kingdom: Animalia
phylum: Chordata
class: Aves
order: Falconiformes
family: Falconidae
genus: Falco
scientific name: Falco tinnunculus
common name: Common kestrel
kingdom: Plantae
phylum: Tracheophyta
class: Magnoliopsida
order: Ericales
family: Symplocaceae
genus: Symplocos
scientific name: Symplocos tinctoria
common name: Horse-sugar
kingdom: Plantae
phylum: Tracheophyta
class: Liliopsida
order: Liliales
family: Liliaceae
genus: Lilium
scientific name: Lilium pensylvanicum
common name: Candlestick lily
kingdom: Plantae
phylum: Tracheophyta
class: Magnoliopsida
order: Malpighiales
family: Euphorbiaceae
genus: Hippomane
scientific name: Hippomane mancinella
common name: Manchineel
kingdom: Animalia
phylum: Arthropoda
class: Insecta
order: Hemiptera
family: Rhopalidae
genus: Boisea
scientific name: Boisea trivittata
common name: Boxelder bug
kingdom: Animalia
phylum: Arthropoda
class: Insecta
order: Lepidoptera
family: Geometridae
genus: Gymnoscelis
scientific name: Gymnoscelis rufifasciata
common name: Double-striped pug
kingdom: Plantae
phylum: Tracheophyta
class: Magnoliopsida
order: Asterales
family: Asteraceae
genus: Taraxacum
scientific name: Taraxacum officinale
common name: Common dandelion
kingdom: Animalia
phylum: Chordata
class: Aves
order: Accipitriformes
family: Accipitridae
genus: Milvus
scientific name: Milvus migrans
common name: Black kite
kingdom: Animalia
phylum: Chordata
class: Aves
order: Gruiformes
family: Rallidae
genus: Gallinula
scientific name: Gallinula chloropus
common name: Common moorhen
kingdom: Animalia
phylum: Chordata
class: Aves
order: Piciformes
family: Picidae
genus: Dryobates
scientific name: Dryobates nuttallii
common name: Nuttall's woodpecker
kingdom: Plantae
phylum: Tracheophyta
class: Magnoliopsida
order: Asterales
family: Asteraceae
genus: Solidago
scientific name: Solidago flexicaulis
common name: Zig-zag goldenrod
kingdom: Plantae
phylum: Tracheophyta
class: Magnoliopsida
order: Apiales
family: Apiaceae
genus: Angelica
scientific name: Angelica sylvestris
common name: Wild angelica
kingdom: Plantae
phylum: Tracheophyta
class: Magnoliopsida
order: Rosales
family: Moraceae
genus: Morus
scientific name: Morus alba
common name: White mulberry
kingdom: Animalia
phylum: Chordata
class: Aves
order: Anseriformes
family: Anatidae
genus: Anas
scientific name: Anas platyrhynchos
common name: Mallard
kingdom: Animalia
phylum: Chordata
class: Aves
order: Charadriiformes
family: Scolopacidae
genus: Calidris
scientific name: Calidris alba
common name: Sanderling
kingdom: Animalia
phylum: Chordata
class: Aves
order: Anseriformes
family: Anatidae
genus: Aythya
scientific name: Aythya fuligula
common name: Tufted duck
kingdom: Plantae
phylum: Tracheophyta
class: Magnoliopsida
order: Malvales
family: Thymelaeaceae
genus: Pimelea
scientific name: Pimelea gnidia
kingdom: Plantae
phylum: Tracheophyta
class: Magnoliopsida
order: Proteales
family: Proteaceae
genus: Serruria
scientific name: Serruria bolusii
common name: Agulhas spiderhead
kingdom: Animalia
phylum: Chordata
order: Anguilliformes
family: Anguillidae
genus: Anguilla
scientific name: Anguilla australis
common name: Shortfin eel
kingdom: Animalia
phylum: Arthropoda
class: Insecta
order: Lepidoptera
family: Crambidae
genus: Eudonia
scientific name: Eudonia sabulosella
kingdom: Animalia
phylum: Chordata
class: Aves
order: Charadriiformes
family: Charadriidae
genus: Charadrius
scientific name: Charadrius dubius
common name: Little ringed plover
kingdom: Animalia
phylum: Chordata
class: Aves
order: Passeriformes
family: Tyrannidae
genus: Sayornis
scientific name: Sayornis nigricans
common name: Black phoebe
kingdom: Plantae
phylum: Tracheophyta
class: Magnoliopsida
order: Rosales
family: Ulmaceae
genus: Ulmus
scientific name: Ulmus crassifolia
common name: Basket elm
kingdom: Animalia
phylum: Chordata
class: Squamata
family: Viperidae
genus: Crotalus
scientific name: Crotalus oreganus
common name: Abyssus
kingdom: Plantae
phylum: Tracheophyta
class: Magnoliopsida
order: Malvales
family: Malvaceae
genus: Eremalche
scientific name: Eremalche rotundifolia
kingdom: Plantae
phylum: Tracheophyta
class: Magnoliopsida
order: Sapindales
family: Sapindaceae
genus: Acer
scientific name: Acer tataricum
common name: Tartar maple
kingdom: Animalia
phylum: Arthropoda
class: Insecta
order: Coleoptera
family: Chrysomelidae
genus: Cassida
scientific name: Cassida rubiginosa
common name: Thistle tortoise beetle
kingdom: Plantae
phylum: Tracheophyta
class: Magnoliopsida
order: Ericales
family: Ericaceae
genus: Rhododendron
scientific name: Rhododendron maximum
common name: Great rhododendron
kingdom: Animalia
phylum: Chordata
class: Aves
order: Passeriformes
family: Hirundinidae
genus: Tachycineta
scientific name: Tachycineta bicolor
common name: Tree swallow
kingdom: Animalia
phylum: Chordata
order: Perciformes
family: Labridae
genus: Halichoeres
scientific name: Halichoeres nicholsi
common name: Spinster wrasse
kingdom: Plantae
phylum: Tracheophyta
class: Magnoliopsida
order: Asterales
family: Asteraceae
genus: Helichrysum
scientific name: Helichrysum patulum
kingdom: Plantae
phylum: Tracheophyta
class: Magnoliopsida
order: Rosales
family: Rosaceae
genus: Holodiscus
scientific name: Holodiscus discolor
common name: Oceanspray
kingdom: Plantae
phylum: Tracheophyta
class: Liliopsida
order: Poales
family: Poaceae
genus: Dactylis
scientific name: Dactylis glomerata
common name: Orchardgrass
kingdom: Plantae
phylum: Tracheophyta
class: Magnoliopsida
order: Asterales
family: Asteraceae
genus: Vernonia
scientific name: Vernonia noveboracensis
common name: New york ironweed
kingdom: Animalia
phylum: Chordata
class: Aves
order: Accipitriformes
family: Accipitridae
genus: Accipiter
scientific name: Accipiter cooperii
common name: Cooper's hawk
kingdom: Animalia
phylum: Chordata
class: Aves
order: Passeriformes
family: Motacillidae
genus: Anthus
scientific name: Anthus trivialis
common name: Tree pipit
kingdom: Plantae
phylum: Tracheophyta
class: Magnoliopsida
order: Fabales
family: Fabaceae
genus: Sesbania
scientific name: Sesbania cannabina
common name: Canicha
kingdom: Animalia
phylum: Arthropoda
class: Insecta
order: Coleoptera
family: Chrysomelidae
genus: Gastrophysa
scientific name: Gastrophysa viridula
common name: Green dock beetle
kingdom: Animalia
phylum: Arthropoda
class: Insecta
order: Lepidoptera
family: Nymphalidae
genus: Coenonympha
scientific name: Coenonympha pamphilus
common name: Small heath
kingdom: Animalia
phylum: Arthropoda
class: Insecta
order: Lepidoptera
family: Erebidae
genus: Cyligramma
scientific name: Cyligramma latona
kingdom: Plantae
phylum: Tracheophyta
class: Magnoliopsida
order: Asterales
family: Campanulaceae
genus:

• CONSIGNE
Présentez sous forme de liste numérotée les lignes de la liste ci-dessus, depuis son début jusqu'à la ligne contenant « genus: Gymnoscelis », celle-ci comprise, sans les lignes vides.

• CORRIGÉ
1. kingdom: Animalia
2. phylum: Chordata
3. class: Aves
4. order: Falconiformes
5. family: Falconidae
6. genus: Falco
7. scientific name: Falco tinnunculus
8. common name: Common kestrel
9. kingdom: Plantae
10. phylum: Tracheophyta
11. class: Magnoliopsida
12. order: Ericales
13. family: Symplocaceae
14. genus: Symplocos
15. scientific name: Symplocos tinctoria
16. common name: Horse-sugar
17. kingdom: Plantae
18. phylum: Tracheophyta
19. class: Liliopsida
20. order: Liliales
21. family: Liliaceae
22. genus: Lilium
23. scientific name: Lilium pensylvanicum
24. common name: Candlestick lily
25. kingdom: Plantae
26. phylum: Tracheophyta
27. class: Magnoliopsida
28. order: Malpighiales
29. family: Euphorbiaceae
30. genus: Hippomane
31. scientific name: Hippomane mancinella
32. common name: Manchineel
33. kingdom: Animalia
34. phylum: Arthropoda
35. class: Insecta
36. order: Hemiptera
37. family: Rhopalidae
38. genus: Boisea
39. scientific name: Boisea trivittata
40. common name: Boxelder bug
41. kingdom: Animalia
42. phylum: Arthropoda
43. class: Insecta
44. order: Lepidoptera
45. family: Geometridae
46. genus: Gymnoscelis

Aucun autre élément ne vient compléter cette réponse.